** Task material follows **

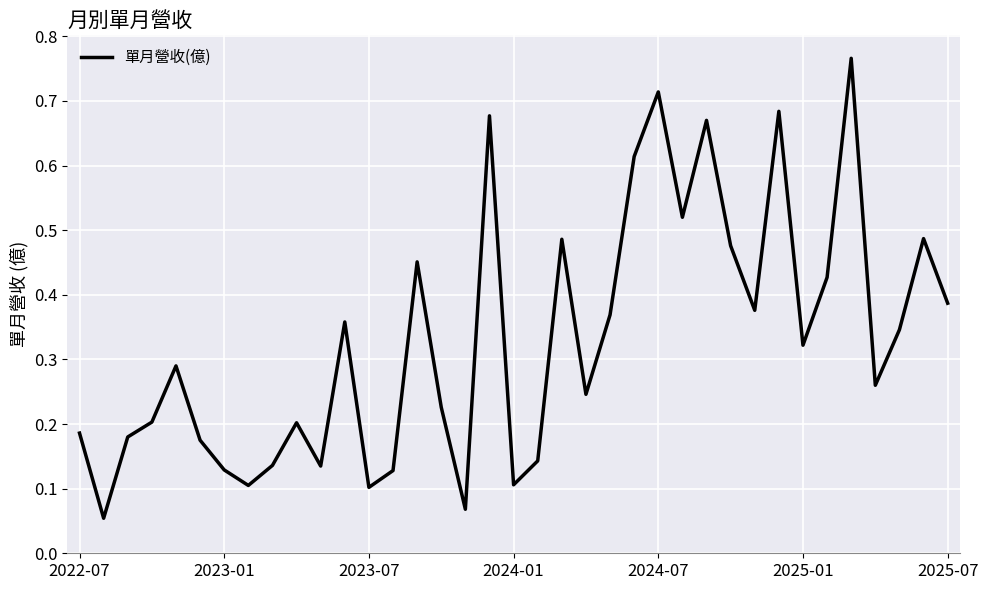

Is this an area chart (filled region under the line)?

No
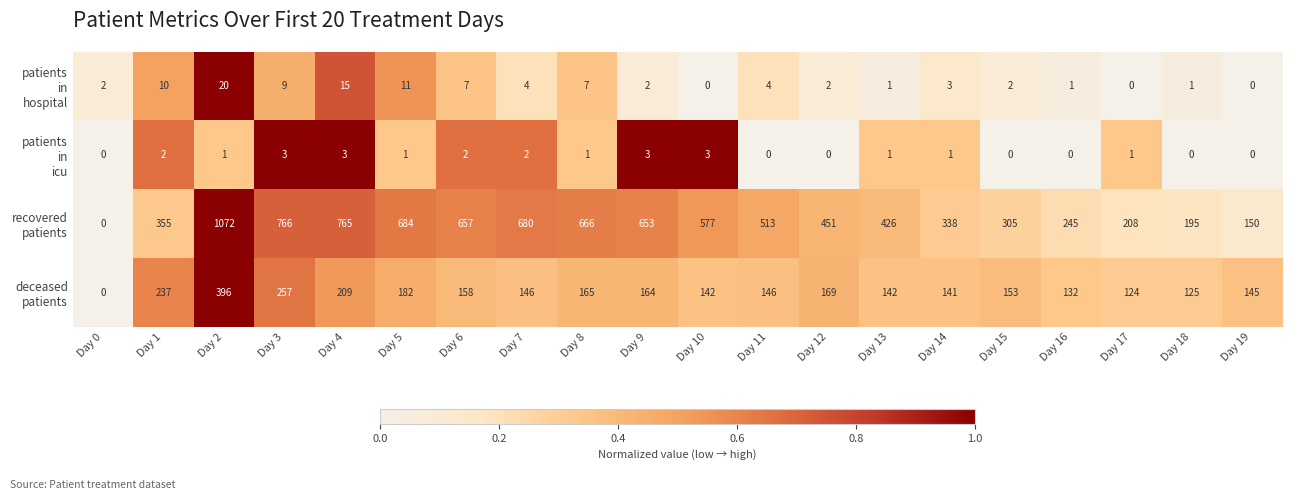

Which label corresponds to the largest value in the chart?

Day 2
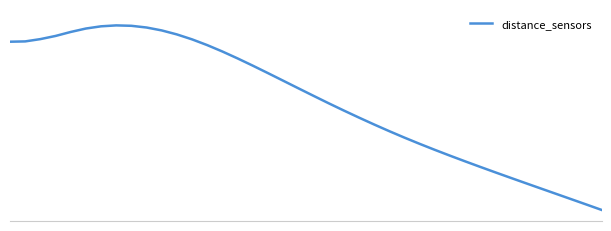

Does the chart display data point markers on the line(s)?

No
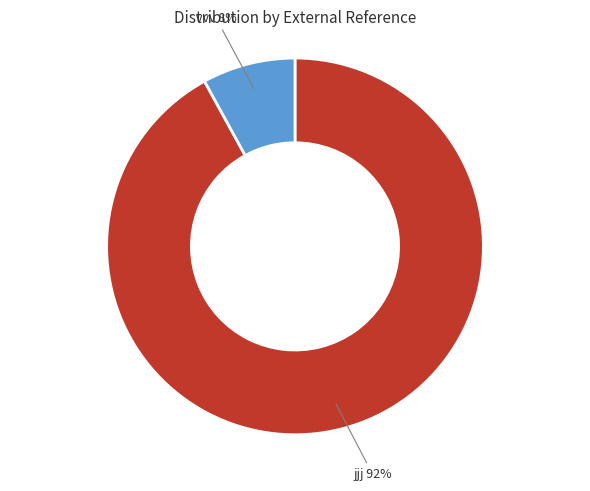

Between jjj and vvv, which is larger?

jjj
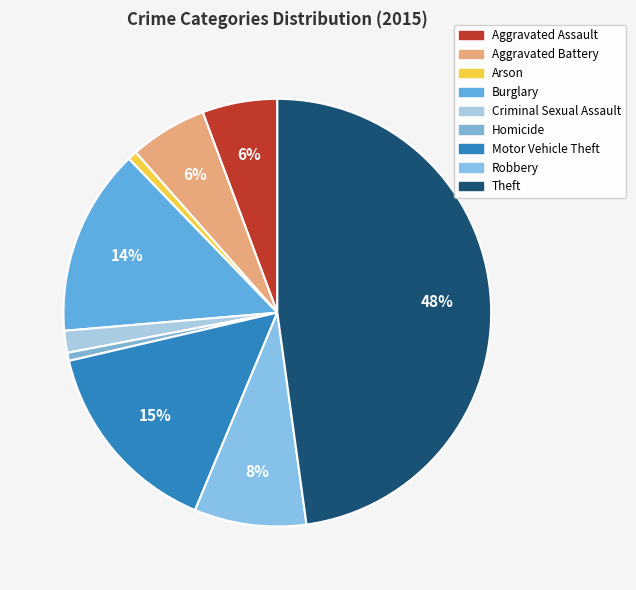

Which has a higher value, Robbery or Arson?

Robbery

** End of Task material **

▶ Task statement:
Swap every "chart" in the rows above for "graph" and reproduce them with nothing else altered. Omit the pictures from your version.

▶ Response to the task:
Is this an area graph (filled region under the line)?

No

Which label corresponds to the largest value in the graph?

Day 2

Does the graph display data point markers on the line(s)?

No

Between jjj and vvv, which is larger?

jjj

Which has a higher value, Robbery or Arson?

Robbery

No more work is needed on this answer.